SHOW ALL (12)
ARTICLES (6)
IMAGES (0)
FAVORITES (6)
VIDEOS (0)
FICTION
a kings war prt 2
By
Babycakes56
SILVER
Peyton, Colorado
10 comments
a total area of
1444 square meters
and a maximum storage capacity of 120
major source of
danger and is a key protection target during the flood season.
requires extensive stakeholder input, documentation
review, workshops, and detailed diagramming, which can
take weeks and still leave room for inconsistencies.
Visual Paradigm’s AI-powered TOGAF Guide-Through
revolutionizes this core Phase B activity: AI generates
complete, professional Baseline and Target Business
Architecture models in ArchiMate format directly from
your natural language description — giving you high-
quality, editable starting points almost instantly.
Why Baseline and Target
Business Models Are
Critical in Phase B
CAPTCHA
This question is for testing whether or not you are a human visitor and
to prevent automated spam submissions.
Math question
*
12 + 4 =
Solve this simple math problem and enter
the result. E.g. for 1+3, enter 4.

---+---

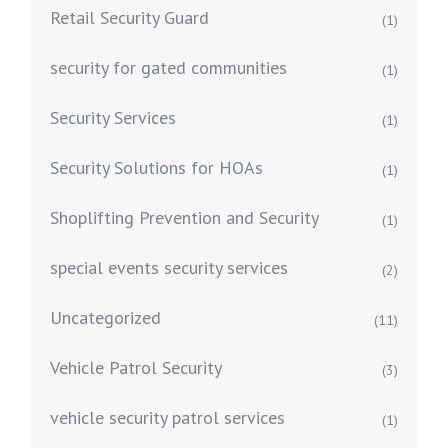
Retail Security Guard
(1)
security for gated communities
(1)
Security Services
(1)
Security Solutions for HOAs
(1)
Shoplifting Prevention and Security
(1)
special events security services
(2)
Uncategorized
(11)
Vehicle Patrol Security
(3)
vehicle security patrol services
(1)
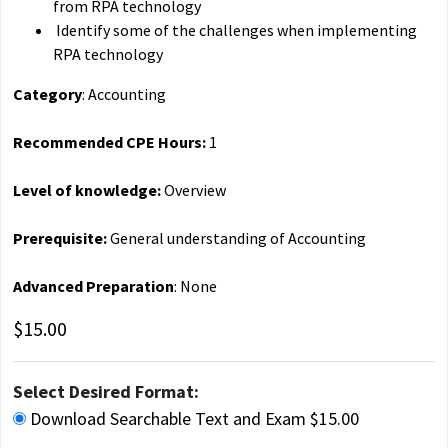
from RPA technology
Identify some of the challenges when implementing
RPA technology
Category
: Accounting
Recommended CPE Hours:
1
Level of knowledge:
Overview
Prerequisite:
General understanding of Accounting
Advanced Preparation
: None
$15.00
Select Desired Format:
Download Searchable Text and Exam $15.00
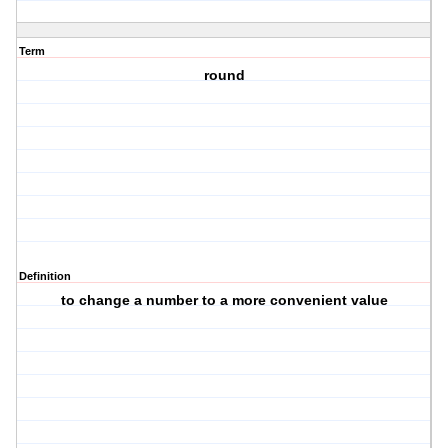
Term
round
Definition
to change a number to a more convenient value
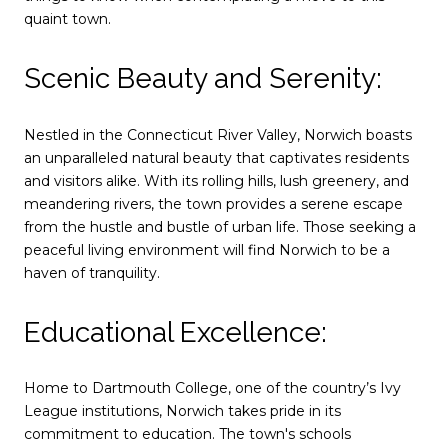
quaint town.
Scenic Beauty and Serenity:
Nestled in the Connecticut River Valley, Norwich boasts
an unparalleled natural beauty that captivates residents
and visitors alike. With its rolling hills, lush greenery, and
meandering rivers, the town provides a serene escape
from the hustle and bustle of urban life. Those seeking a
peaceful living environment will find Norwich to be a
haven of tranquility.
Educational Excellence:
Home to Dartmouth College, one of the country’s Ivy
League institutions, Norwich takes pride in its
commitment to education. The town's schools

---+---

Using the listing, count the lines holding the word "Phase" and write down that number alone.

2